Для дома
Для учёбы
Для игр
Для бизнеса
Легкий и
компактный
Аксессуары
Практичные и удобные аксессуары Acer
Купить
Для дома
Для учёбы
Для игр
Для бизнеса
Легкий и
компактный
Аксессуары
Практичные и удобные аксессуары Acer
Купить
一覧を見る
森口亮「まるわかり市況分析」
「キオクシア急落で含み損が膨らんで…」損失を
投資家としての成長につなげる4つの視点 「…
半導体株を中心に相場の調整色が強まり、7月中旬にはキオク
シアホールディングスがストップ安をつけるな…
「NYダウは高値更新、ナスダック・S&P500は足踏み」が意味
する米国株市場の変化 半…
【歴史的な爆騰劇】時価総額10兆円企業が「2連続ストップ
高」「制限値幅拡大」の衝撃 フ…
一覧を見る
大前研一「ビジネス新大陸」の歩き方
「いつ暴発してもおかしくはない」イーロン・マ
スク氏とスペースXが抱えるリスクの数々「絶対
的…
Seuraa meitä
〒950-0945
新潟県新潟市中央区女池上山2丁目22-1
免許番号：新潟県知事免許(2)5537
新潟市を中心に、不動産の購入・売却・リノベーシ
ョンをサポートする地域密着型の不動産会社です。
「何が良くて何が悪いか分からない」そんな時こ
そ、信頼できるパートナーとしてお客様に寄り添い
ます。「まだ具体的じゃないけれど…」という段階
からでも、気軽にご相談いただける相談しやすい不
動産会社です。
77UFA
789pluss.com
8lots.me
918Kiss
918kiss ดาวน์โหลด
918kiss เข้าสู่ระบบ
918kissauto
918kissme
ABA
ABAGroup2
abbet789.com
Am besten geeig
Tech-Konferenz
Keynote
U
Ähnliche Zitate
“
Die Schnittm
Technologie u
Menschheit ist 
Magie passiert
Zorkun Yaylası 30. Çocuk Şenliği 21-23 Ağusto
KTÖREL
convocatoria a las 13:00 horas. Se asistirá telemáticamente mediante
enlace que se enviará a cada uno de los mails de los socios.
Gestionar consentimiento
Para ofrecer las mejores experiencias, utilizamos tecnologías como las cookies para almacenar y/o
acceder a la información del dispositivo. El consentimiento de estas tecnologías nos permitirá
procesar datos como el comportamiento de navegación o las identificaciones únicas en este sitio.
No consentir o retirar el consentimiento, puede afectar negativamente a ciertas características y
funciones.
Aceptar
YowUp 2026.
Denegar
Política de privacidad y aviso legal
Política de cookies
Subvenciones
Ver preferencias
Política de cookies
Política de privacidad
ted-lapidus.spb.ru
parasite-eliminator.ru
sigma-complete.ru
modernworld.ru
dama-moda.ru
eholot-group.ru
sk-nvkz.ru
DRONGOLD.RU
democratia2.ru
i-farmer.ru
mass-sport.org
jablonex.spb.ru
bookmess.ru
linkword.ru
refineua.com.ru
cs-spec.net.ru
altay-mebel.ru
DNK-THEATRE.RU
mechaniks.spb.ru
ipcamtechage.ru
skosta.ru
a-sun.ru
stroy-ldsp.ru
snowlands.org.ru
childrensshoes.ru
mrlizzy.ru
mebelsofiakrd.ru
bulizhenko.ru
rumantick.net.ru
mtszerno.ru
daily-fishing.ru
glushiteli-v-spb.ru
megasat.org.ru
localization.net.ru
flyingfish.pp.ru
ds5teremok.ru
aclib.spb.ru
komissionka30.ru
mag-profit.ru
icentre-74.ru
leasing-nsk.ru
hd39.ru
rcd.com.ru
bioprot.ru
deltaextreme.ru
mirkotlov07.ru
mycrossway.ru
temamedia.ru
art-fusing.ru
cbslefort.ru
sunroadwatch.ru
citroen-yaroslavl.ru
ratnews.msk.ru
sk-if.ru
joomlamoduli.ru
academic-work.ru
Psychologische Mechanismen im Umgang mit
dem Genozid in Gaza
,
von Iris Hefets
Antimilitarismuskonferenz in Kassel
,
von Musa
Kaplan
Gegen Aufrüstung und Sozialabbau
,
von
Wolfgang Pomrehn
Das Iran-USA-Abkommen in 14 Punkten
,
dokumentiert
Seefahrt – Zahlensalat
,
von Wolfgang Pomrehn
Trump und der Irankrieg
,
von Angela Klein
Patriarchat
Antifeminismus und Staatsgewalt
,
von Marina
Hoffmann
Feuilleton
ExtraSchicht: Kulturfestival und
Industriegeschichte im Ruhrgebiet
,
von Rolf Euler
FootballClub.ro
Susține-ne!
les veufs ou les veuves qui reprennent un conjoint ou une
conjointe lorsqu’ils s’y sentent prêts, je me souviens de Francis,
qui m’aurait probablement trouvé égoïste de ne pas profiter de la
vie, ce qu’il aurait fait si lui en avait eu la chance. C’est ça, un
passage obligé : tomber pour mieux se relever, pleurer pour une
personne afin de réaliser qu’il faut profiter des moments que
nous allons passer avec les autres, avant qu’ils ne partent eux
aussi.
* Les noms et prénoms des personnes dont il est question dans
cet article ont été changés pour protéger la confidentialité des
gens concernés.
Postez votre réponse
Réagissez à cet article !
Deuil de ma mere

Assigned task –
Only the lines from the top of the data through the line that contains "ます。「まだ具体的じゃないけれど…」という段階" should be quoted, exactly as they stand.

Exercise answer –
Для дома
Для учёбы
Для игр
Для бизнеса
Легкий и
компактный
Аксессуары
Практичные и удобные аксессуары Acer
Купить
Для дома
Для учёбы
Для игр
Для бизнеса
Легкий и
компактный
Аксессуары
Практичные и удобные аксессуары Acer
Купить
一覧を見る
森口亮「まるわかり市況分析」
「キオクシア急落で含み損が膨らんで…」損失を
投資家としての成長につなげる4つの視点 「…
半導体株を中心に相場の調整色が強まり、7月中旬にはキオク
シアホールディングスがストップ安をつけるな…
「NYダウは高値更新、ナスダック・S&P500は足踏み」が意味
する米国株市場の変化 半…
【歴史的な爆騰劇】時価総額10兆円企業が「2連続ストップ
高」「制限値幅拡大」の衝撃 フ…
一覧を見る
大前研一「ビジネス新大陸」の歩き方
「いつ暴発してもおかしくはない」イーロン・マ
スク氏とスペースXが抱えるリスクの数々「絶対
的…
Seuraa meitä
〒950-0945
新潟県新潟市中央区女池上山2丁目22-1
免許番号：新潟県知事免許(2)5537
新潟市を中心に、不動産の購入・売却・リノベーシ
ョンをサポートする地域密着型の不動産会社です。
「何が良くて何が悪いか分からない」そんな時こ
そ、信頼できるパートナーとしてお客様に寄り添い
ます。「まだ具体的じゃないけれど…」という段階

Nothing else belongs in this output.